Examine each line of the data. Copy those that contain the string "with".

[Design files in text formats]
■ ■ ■

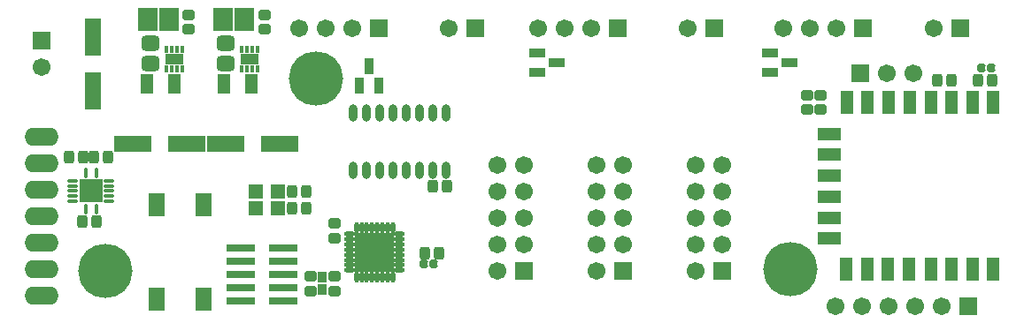
<source format=gts>
G04 Layer_Color=8388736*
%FSLAX23Y23*%
%MOIN*%
G70*
G01*
G75*
%ADD22R,0.110X0.030*%
%ADD60R,0.087X0.047*%
%ADD61R,0.047X0.087*%
G04:AMPARAMS|DCode=62|XSize=37mil|YSize=47mil|CornerRadius=10mil|HoleSize=0mil|Usage=FLASHONLY|Rotation=0.000|XOffset=0mil|YOffset=0mil|HoleType=Round|Shape=RoundedRectangle|*
%AMROUNDEDRECTD62*
21,1,0.037,0.028,0,0,0.0*
21,1,0.017,0.047,0,0,0.0*
1,1,0.020,0.009,-0.014*
1,1,0.020,-0.009,-0.014*
1,1,0.020,-0.009,0.014*
1,1,0.020,0.009,0.014*
%
%ADD62ROUNDEDRECTD62*%
%ADD63R,0.087X0.087*%
%ADD64O,0.039X0.016*%
%ADD65O,0.016X0.039*%
G04:AMPARAMS|DCode=66|XSize=30mil|YSize=32mil|CornerRadius=8mil|HoleSize=0mil|Usage=FLASHONLY|Rotation=0.000|XOffset=0mil|YOffset=0mil|HoleType=Round|Shape=RoundedRectangle|*
%AMROUNDEDRECTD66*
21,1,0.030,0.015,0,0,0.0*
21,1,0.013,0.032,0,0,0.0*
1,1,0.017,0.007,-0.008*
1,1,0.017,-0.007,-0.008*
1,1,0.017,-0.007,0.008*
1,1,0.017,0.007,0.008*
%
%ADD66ROUNDEDRECTD66*%
G04:AMPARAMS|DCode=67|XSize=37mil|YSize=47mil|CornerRadius=10mil|HoleSize=0mil|Usage=FLASHONLY|Rotation=270.000|XOffset=0mil|YOffset=0mil|HoleType=Round|Shape=RoundedRectangle|*
%AMROUNDEDRECTD67*
21,1,0.037,0.028,0,0,270.0*
21,1,0.017,0.047,0,0,270.0*
1,1,0.020,-0.014,-0.009*
1,1,0.020,-0.014,0.009*
1,1,0.020,0.014,0.009*
1,1,0.020,0.014,-0.009*
%
%ADD67ROUNDEDRECTD67*%
%ADD68R,0.032X0.039*%
%ADD69R,0.148X0.148*%
%ADD70O,0.018X0.041*%
%ADD71O,0.041X0.018*%
%ADD72R,0.051X0.075*%
%ADD73R,0.032X0.063*%
%ADD74R,0.063X0.032*%
%ADD75R,0.142X0.063*%
G04:AMPARAMS|DCode=76|XSize=60mil|YSize=68mil|CornerRadius=17mil|HoleSize=0mil|Usage=FLASHONLY|Rotation=90.000|XOffset=0mil|YOffset=0mil|HoleType=Round|Shape=RoundedRectangle|*
%AMROUNDEDRECTD76*
21,1,0.060,0.034,0,0,90.0*
21,1,0.026,0.068,0,0,90.0*
1,1,0.034,0.017,0.013*
1,1,0.034,0.017,-0.013*
1,1,0.034,-0.017,-0.013*
1,1,0.034,-0.017,0.013*
%
%ADD76ROUNDEDRECTD76*%
%ADD77R,0.069X0.041*%
%ADD78R,0.017X0.025*%
%ADD79R,0.073X0.091*%
%ADD80O,0.032X0.065*%
%ADD81R,0.063X0.142*%
%ADD82R,0.063X0.091*%
%ADD83R,0.056X0.056*%
%ADD84C,0.067*%
%ADD85R,0.067X0.067*%
%ADD86O,0.128X0.068*%
%ADD87C,0.205*%
%ADD88R,0.067X0.067*%
D22*
X1420Y85D02*
D03*
X1260D02*
D03*
X1420Y135D02*
D03*
X1260D02*
D03*
X1420Y185D02*
D03*
X1260D02*
D03*
X1420Y235D02*
D03*
X1260D02*
D03*
X1420Y285D02*
D03*
X1260D02*
D03*
D60*
X3478Y321D02*
D03*
Y400D02*
D03*
Y480D02*
D03*
Y559D02*
D03*
Y638D02*
D03*
Y717D02*
D03*
D61*
X3622Y835D02*
D03*
X3701D02*
D03*
X3780D02*
D03*
X3860D02*
D03*
X3938D02*
D03*
X4016D02*
D03*
X4094D02*
D03*
X4095Y205D02*
D03*
X4017D02*
D03*
X3938D02*
D03*
X3860D02*
D03*
X3778D02*
D03*
X3699D02*
D03*
X3622D02*
D03*
X3541D02*
D03*
X3543Y835D02*
D03*
D62*
X762Y630D02*
D03*
X708D02*
D03*
X613D02*
D03*
X667D02*
D03*
X2007Y265D02*
D03*
X1953D02*
D03*
X1983Y520D02*
D03*
X2037D02*
D03*
X663Y385D02*
D03*
X717D02*
D03*
X1453Y435D02*
D03*
X1507D02*
D03*
X1453Y500D02*
D03*
X1507D02*
D03*
X3937Y920D02*
D03*
X3883D02*
D03*
X4038Y920D02*
D03*
X4092D02*
D03*
D63*
X696Y501D02*
D03*
D64*
X765Y540D02*
D03*
Y520D02*
D03*
Y501D02*
D03*
Y481D02*
D03*
Y461D02*
D03*
X627D02*
D03*
Y481D02*
D03*
Y501D02*
D03*
Y520D02*
D03*
Y540D02*
D03*
D65*
X716Y432D02*
D03*
X676D02*
D03*
Y570D02*
D03*
X716D02*
D03*
D66*
X1989Y225D02*
D03*
X1951D02*
D03*
X4089Y965D02*
D03*
X4051D02*
D03*
D67*
X1524Y124D02*
D03*
Y178D02*
D03*
X1614D02*
D03*
Y124D02*
D03*
X1350Y1113D02*
D03*
Y1167D02*
D03*
X1065Y1113D02*
D03*
Y1167D02*
D03*
X1614Y324D02*
D03*
Y378D02*
D03*
X3443Y808D02*
D03*
Y862D02*
D03*
X3393D02*
D03*
Y808D02*
D03*
D68*
X1569Y128D02*
D03*
Y175D02*
D03*
D69*
X1765Y270D02*
D03*
D70*
X1696Y364D02*
D03*
X1716D02*
D03*
X1735D02*
D03*
X1755D02*
D03*
X1775D02*
D03*
X1795D02*
D03*
X1814D02*
D03*
X1834D02*
D03*
Y176D02*
D03*
X1814D02*
D03*
X1795D02*
D03*
X1775D02*
D03*
X1755D02*
D03*
X1735D02*
D03*
X1716D02*
D03*
X1696D02*
D03*
D71*
X1859Y339D02*
D03*
Y319D02*
D03*
Y300D02*
D03*
Y280D02*
D03*
Y260D02*
D03*
Y240D02*
D03*
Y221D02*
D03*
Y201D02*
D03*
X1671D02*
D03*
Y221D02*
D03*
Y240D02*
D03*
Y260D02*
D03*
Y280D02*
D03*
Y300D02*
D03*
Y319D02*
D03*
Y339D02*
D03*
D72*
X1198Y905D02*
D03*
X1302D02*
D03*
X908D02*
D03*
X1012D02*
D03*
D73*
X1745Y972D02*
D03*
X1708Y898D02*
D03*
X1782D02*
D03*
D74*
X2452Y985D02*
D03*
X2378Y1022D02*
D03*
Y948D02*
D03*
X3327Y985D02*
D03*
X3253Y1022D02*
D03*
Y948D02*
D03*
D75*
X853Y680D02*
D03*
X1057D02*
D03*
X1203D02*
D03*
X1407D02*
D03*
D76*
X920Y983D02*
D03*
Y1058D02*
D03*
X1205Y983D02*
D03*
Y1058D02*
D03*
D77*
X1010Y1000D02*
D03*
X1295D02*
D03*
D78*
X980Y1037D02*
D03*
X1000D02*
D03*
X1020D02*
D03*
X1040D02*
D03*
Y963D02*
D03*
X1020D02*
D03*
X1000D02*
D03*
X980D02*
D03*
X1265Y1037D02*
D03*
X1285D02*
D03*
X1305D02*
D03*
X1325D02*
D03*
Y963D02*
D03*
X1305D02*
D03*
X1285D02*
D03*
X1265D02*
D03*
D79*
X990Y1150D02*
D03*
X910D02*
D03*
X1275D02*
D03*
X1195D02*
D03*
D80*
X2035Y795D02*
D03*
X1985D02*
D03*
X1935D02*
D03*
X1885D02*
D03*
X1835D02*
D03*
X1785D02*
D03*
X1735D02*
D03*
X1685D02*
D03*
X2035Y580D02*
D03*
X1985D02*
D03*
X1935D02*
D03*
X1885D02*
D03*
X1835D02*
D03*
X1785D02*
D03*
X1735D02*
D03*
X1685D02*
D03*
D81*
X705Y1082D02*
D03*
Y878D02*
D03*
D82*
X1120Y92D02*
D03*
X943D02*
D03*
Y450D02*
D03*
X1120D02*
D03*
D83*
X1401Y435D02*
D03*
X1318D02*
D03*
X1401Y500D02*
D03*
X1318D02*
D03*
D84*
X2229Y600D02*
D03*
X2329D02*
D03*
X2229Y500D02*
D03*
X2329D02*
D03*
X2229Y400D02*
D03*
X2329D02*
D03*
X2229Y300D02*
D03*
X2329D02*
D03*
X2229Y200D02*
D03*
X2600Y600D02*
D03*
X2700D02*
D03*
X2600Y500D02*
D03*
X2700D02*
D03*
X2600Y400D02*
D03*
X2700D02*
D03*
X2600Y300D02*
D03*
X2700D02*
D03*
X2600Y200D02*
D03*
X2975Y600D02*
D03*
X3075D02*
D03*
X2975Y500D02*
D03*
X3075D02*
D03*
X2975Y400D02*
D03*
X3075D02*
D03*
X2975Y300D02*
D03*
X3075D02*
D03*
X2975Y200D02*
D03*
X510Y970D02*
D03*
X1480Y1115D02*
D03*
X1580D02*
D03*
X1680D02*
D03*
X2045D02*
D03*
X2380D02*
D03*
X2480D02*
D03*
X2580D02*
D03*
X2945D02*
D03*
X3305D02*
D03*
X3405D02*
D03*
X3505D02*
D03*
X3870D02*
D03*
X3500Y65D02*
D03*
X3600D02*
D03*
X3700D02*
D03*
X3800D02*
D03*
X3900D02*
D03*
X3795Y945D02*
D03*
X3695D02*
D03*
D85*
X2329Y200D02*
D03*
X2700D02*
D03*
X3075D02*
D03*
X510Y1070D02*
D03*
D86*
Y305D02*
D03*
Y405D02*
D03*
Y505D02*
D03*
Y205D02*
D03*
Y105D02*
D03*
Y605D02*
D03*
Y705D02*
D03*
D87*
X3330Y205D02*
D03*
X1545Y925D02*
D03*
X750Y200D02*
D03*
D88*
X1780Y1115D02*
D03*
X2145D02*
D03*
X2680D02*
D03*
X3045D02*
D03*
X3605D02*
D03*
X3970D02*
D03*
X4000Y65D02*
D03*
X3595Y945D02*
D03*
M02*

</source>
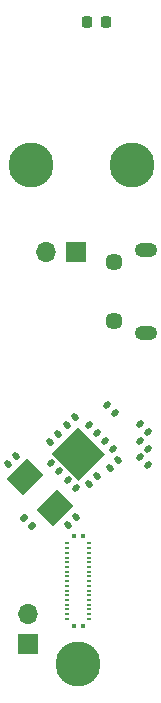
<source format=gbr>
%TF.GenerationSoftware,KiCad,Pcbnew,(6.0.7)*%
%TF.CreationDate,2022-08-25T19:07:38-04:00*%
%TF.ProjectId,msbaker,6d736261-6b65-4722-9e6b-696361645f70,3*%
%TF.SameCoordinates,Original*%
%TF.FileFunction,Soldermask,Bot*%
%TF.FilePolarity,Negative*%
%FSLAX46Y46*%
G04 Gerber Fmt 4.6, Leading zero omitted, Abs format (unit mm)*
G04 Created by KiCad (PCBNEW (6.0.7)) date 2022-08-25 19:07:38*
%MOMM*%
%LPD*%
G01*
G04 APERTURE LIST*
G04 Aperture macros list*
%AMRoundRect*
0 Rectangle with rounded corners*
0 $1 Rounding radius*
0 $2 $3 $4 $5 $6 $7 $8 $9 X,Y pos of 4 corners*
0 Add a 4 corners polygon primitive as box body*
4,1,4,$2,$3,$4,$5,$6,$7,$8,$9,$2,$3,0*
0 Add four circle primitives for the rounded corners*
1,1,$1+$1,$2,$3*
1,1,$1+$1,$4,$5*
1,1,$1+$1,$6,$7*
1,1,$1+$1,$8,$9*
0 Add four rect primitives between the rounded corners*
20,1,$1+$1,$2,$3,$4,$5,0*
20,1,$1+$1,$4,$5,$6,$7,0*
20,1,$1+$1,$6,$7,$8,$9,0*
20,1,$1+$1,$8,$9,$2,$3,0*%
%AMRotRect*
0 Rectangle, with rotation*
0 The origin of the aperture is its center*
0 $1 length*
0 $2 width*
0 $3 Rotation angle, in degrees counterclockwise*
0 Add horizontal line*
21,1,$1,$2,0,0,$3*%
G04 Aperture macros list end*
%ADD10O,1.900000X1.200000*%
%ADD11C,1.450000*%
%ADD12C,3.800000*%
%ADD13R,1.700000X1.700000*%
%ADD14O,1.700000X1.700000*%
%ADD15RoundRect,0.140000X0.219203X0.021213X0.021213X0.219203X-0.219203X-0.021213X-0.021213X-0.219203X0*%
%ADD16RoundRect,0.140000X-0.219203X-0.021213X-0.021213X-0.219203X0.219203X0.021213X0.021213X0.219203X0*%
%ADD17RoundRect,0.140000X-0.021213X0.219203X-0.219203X0.021213X0.021213X-0.219203X0.219203X-0.021213X0*%
%ADD18RoundRect,0.140000X0.021213X-0.219203X0.219203X-0.021213X-0.021213X0.219203X-0.219203X0.021213X0*%
%ADD19RoundRect,0.060000X-0.115000X0.060000X-0.115000X-0.060000X0.115000X-0.060000X0.115000X0.060000X0*%
%ADD20RoundRect,0.075000X-0.135000X0.075000X-0.135000X-0.075000X0.135000X-0.075000X0.135000X0.075000X0*%
%ADD21RoundRect,0.225000X-0.225000X-0.250000X0.225000X-0.250000X0.225000X0.250000X-0.225000X0.250000X0*%
%ADD22RotRect,2.000000X2.400000X135.000000*%
%ADD23RoundRect,0.135000X0.226274X0.035355X0.035355X0.226274X-0.226274X-0.035355X-0.035355X-0.226274X0*%
G04 APERTURE END LIST*
D10*
%TO.C,J1*%
X190000000Y-90250000D03*
X190000000Y-97250000D03*
D11*
X187300000Y-91250000D03*
X187300000Y-96250000D03*
%TD*%
D12*
%TO.C,M2*%
X188750000Y-83000000D03*
%TD*%
%TO.C,M2*%
X180250000Y-83000000D03*
%TD*%
%TO.C,M2*%
X184250000Y-125250000D03*
%TD*%
D13*
%TO.C,JP1*%
X184075000Y-90400000D03*
D14*
X181535000Y-90400000D03*
%TD*%
D13*
%TO.C,JP2*%
X180000000Y-123540000D03*
D14*
X180000000Y-121000000D03*
%TD*%
D15*
%TO.C,C9*%
X186660589Y-103360589D03*
X187339411Y-104039411D03*
%TD*%
%TO.C,C19*%
X185839411Y-105739411D03*
X185160589Y-105060589D03*
%TD*%
D16*
%TO.C,C10*%
X189460589Y-107760589D03*
X190139411Y-108439411D03*
%TD*%
%TO.C,C12*%
X186521178Y-106421178D03*
X187200000Y-107100000D03*
%TD*%
D17*
%TO.C,C18*%
X187578822Y-108021178D03*
X186900000Y-108700000D03*
%TD*%
D18*
%TO.C,C15*%
X181860589Y-106439411D03*
X182539411Y-105760589D03*
%TD*%
D15*
%TO.C,C16*%
X182639411Y-108939411D03*
X181960589Y-108260589D03*
%TD*%
D18*
%TO.C,C17*%
X185160589Y-110039411D03*
X185839411Y-109360589D03*
%TD*%
D19*
%TO.C,J3*%
X185187500Y-115050000D03*
X183312500Y-115050000D03*
X185187500Y-115450000D03*
X183312500Y-115450000D03*
X185187500Y-115850000D03*
X183312500Y-115850000D03*
X185187500Y-116250000D03*
X183312500Y-116250000D03*
X185187500Y-116650000D03*
X183312500Y-116650000D03*
X185187500Y-117050000D03*
X183312500Y-117050000D03*
X185187500Y-117450000D03*
X183312500Y-117450000D03*
X185187500Y-117850000D03*
X183312500Y-117850000D03*
X185187500Y-118250000D03*
X183312500Y-118250000D03*
X185187500Y-118650000D03*
X183312500Y-118650000D03*
X185187500Y-119050000D03*
X183312500Y-119050000D03*
X185187500Y-119450000D03*
X183312500Y-119450000D03*
X185187500Y-119850000D03*
X183312500Y-119850000D03*
X185187500Y-120250000D03*
X183312500Y-120250000D03*
X185187500Y-120650000D03*
X183312500Y-120650000D03*
X185187500Y-121050000D03*
X183312500Y-121050000D03*
X185187500Y-121450000D03*
X183312500Y-121450000D03*
D20*
X183875000Y-122075000D03*
X183875000Y-114425000D03*
X184625000Y-114425000D03*
X184625000Y-122075000D03*
%TD*%
D21*
%TO.C,C2*%
X185000000Y-70900000D03*
X186550000Y-70900000D03*
%TD*%
D22*
%TO.C,Y1*%
X182308148Y-112058148D03*
X179691852Y-109441852D03*
%TD*%
D17*
%TO.C,C14*%
X183939411Y-104360589D03*
X183260589Y-105039411D03*
%TD*%
%TO.C,C4*%
X178978822Y-107621178D03*
X178300000Y-108300000D03*
%TD*%
D16*
%TO.C,C7*%
X189460589Y-104960589D03*
X190139411Y-105639411D03*
%TD*%
D23*
%TO.C,R4*%
X180360624Y-113610624D03*
X179639376Y-112889376D03*
%TD*%
D17*
%TO.C,C5*%
X184039411Y-112860589D03*
X183360589Y-113539411D03*
%TD*%
D16*
%TO.C,C20*%
X189460589Y-106360589D03*
X190139411Y-107039411D03*
%TD*%
%TO.C,C8*%
X183360589Y-109660589D03*
X184039411Y-110339411D03*
%TD*%
G36*
X184294945Y-105276798D02*
G01*
X184320004Y-105295004D01*
X186454996Y-107429996D01*
X186482773Y-107484513D01*
X186473202Y-107544945D01*
X186454996Y-107570004D01*
X184320004Y-109704996D01*
X184265487Y-109732773D01*
X184205055Y-109723202D01*
X184179996Y-109704996D01*
X182045004Y-107570004D01*
X182017227Y-107515487D01*
X182026798Y-107455055D01*
X182045004Y-107429996D01*
X184179996Y-105295004D01*
X184234513Y-105267227D01*
X184294945Y-105276798D01*
G37*
M02*

</source>
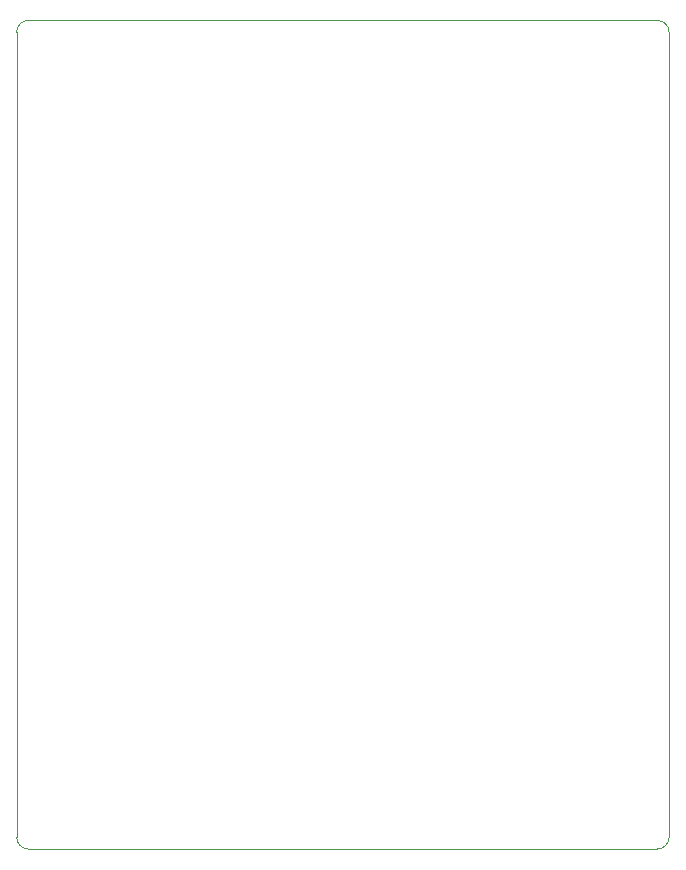
<source format=gbr>
%TF.GenerationSoftware,KiCad,Pcbnew,8.0.3-8.0.3-0~ubuntu22.04.1*%
%TF.CreationDate,2024-07-11T19:27:40-06:00*%
%TF.ProjectId,FCC_KiCAD,4643435f-4b69-4434-9144-2e6b69636164,rev?*%
%TF.SameCoordinates,Original*%
%TF.FileFunction,Profile,NP*%
%FSLAX46Y46*%
G04 Gerber Fmt 4.6, Leading zero omitted, Abs format (unit mm)*
G04 Created by KiCad (PCBNEW 8.0.3-8.0.3-0~ubuntu22.04.1) date 2024-07-11 19:27:40*
%MOMM*%
%LPD*%
G01*
G04 APERTURE LIST*
%TA.AperFunction,Profile*%
%ADD10C,0.050000*%
%TD*%
G04 APERTURE END LIST*
D10*
X123687107Y-131902893D02*
X176940000Y-131900000D01*
X122687107Y-62747107D02*
X122687107Y-130902893D01*
X123687107Y-131902893D02*
G75*
G02*
X122687107Y-130902893I-7J999993D01*
G01*
X177940000Y-130900000D02*
G75*
G02*
X176940000Y-131900000I-1000000J0D01*
G01*
X176930000Y-61750000D02*
X123687107Y-61747107D01*
X176930000Y-61750000D02*
G75*
G02*
X177930000Y-62750000I0J-1000000D01*
G01*
X177940000Y-130900000D02*
X177930000Y-62750000D01*
X122687107Y-62747107D02*
G75*
G02*
X123687107Y-61747107I999993J7D01*
G01*
M02*

</source>
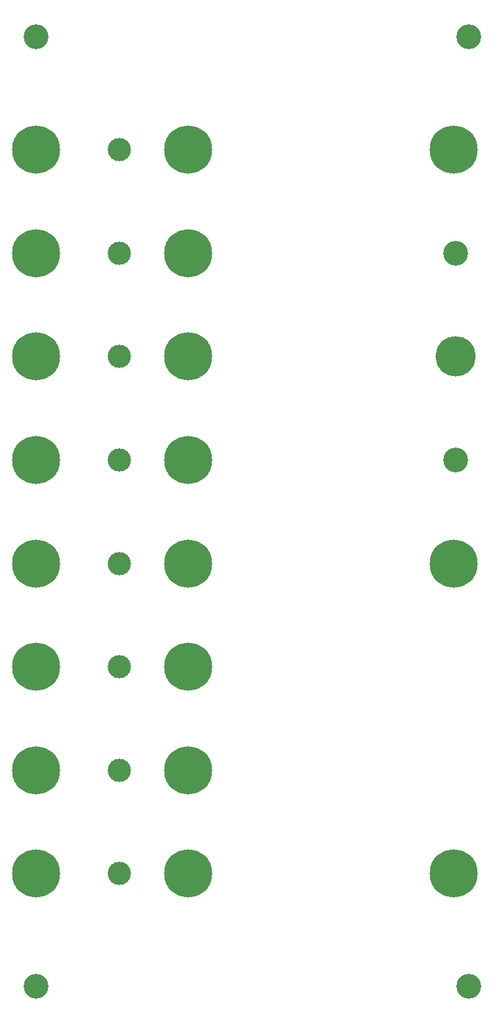
<source format=gbr>
G04 #@! TF.GenerationSoftware,KiCad,Pcbnew,(5.1.9)-1*
G04 #@! TF.CreationDate,2021-04-09T13:23:51+02:00*
G04 #@! TF.ProjectId,Baby8 Front,42616279-3820-4467-926f-6e742e6b6963,rev?*
G04 #@! TF.SameCoordinates,Original*
G04 #@! TF.FileFunction,Soldermask,Bot*
G04 #@! TF.FilePolarity,Negative*
%FSLAX46Y46*%
G04 Gerber Fmt 4.6, Leading zero omitted, Abs format (unit mm)*
G04 Created by KiCad (PCBNEW (5.1.9)-1) date 2021-04-09 13:23:51*
%MOMM*%
%LPD*%
G01*
G04 APERTURE LIST*
%ADD10C,5.200000*%
%ADD11C,3.200000*%
%ADD12C,6.200000*%
%ADD13C,3.000000*%
G04 APERTURE END LIST*
D10*
G04 #@! TO.C,REF\u002A\u002A*
X61700000Y-44255000D03*
G04 #@! TD*
D11*
G04 #@! TO.C,REF\u002A\u002A*
X61700000Y-57595000D03*
G04 #@! TD*
G04 #@! TO.C,REF\u002A\u002A*
X61700000Y-30915000D03*
G04 #@! TD*
D12*
G04 #@! TO.C,REF\u002A\u002A*
X27145000Y-17575000D03*
G04 #@! TD*
G04 #@! TO.C,REF\u002A\u002A*
X61435000Y-110955000D03*
G04 #@! TD*
G04 #@! TO.C,REF\u002A\u002A*
X27145000Y-110955000D03*
G04 #@! TD*
G04 #@! TO.C,REF\u002A\u002A*
X27145000Y-97615000D03*
G04 #@! TD*
G04 #@! TO.C,REF\u002A\u002A*
X27145000Y-84275000D03*
G04 #@! TD*
G04 #@! TO.C,REF\u002A\u002A*
X61435000Y-70935000D03*
G04 #@! TD*
G04 #@! TO.C,REF\u002A\u002A*
X27145000Y-70935000D03*
G04 #@! TD*
G04 #@! TO.C,REF\u002A\u002A*
X27145000Y-57595000D03*
G04 #@! TD*
G04 #@! TO.C,REF\u002A\u002A*
X27145000Y-44255000D03*
G04 #@! TD*
G04 #@! TO.C,REF\u002A\u002A*
X27145000Y-30915000D03*
G04 #@! TD*
G04 #@! TO.C,REF\u002A\u002A*
X61435000Y-17575000D03*
G04 #@! TD*
D13*
G04 #@! TO.C,REF\u002A\u002A*
X18255000Y-110955000D03*
G04 #@! TD*
G04 #@! TO.C,REF\u002A\u002A*
X18255000Y-97615000D03*
G04 #@! TD*
G04 #@! TO.C,REF\u002A\u002A*
X18255000Y-84275000D03*
G04 #@! TD*
G04 #@! TO.C,REF\u002A\u002A*
X18255000Y-70935000D03*
G04 #@! TD*
G04 #@! TO.C,REF\u002A\u002A*
X18255000Y-57595000D03*
G04 #@! TD*
G04 #@! TO.C,REF\u002A\u002A*
X18255000Y-44255000D03*
G04 #@! TD*
G04 #@! TO.C,REF\u002A\u002A*
X18255000Y-30915000D03*
G04 #@! TD*
G04 #@! TO.C,REF\u002A\u002A*
X18255000Y-17575000D03*
G04 #@! TD*
D12*
G04 #@! TO.C,REF\u002A\u002A*
X7445000Y-110955000D03*
G04 #@! TD*
G04 #@! TO.C,REF\u002A\u002A*
X7445000Y-97615000D03*
G04 #@! TD*
G04 #@! TO.C,REF\u002A\u002A*
X7445000Y-84275000D03*
G04 #@! TD*
G04 #@! TO.C,REF\u002A\u002A*
X7445000Y-70935000D03*
G04 #@! TD*
G04 #@! TO.C,REF\u002A\u002A*
X7445000Y-57595000D03*
G04 #@! TD*
G04 #@! TO.C,REF\u002A\u002A*
X7445000Y-44255000D03*
G04 #@! TD*
G04 #@! TO.C,REF\u002A\u002A*
X7445000Y-30915000D03*
G04 #@! TD*
G04 #@! TO.C,REF\u002A\u002A*
X7445000Y-17575000D03*
G04 #@! TD*
D11*
G04 #@! TO.C,REF\u002A\u002A*
X63380000Y-125500000D03*
X63380000Y-3000000D03*
X7500000Y-125500000D03*
X7500000Y-3000000D03*
G04 #@! TD*
M02*

</source>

■ ■ ■

## Solution below
0 Rectangle with rounded corners*
0 Rectangle, with rotation*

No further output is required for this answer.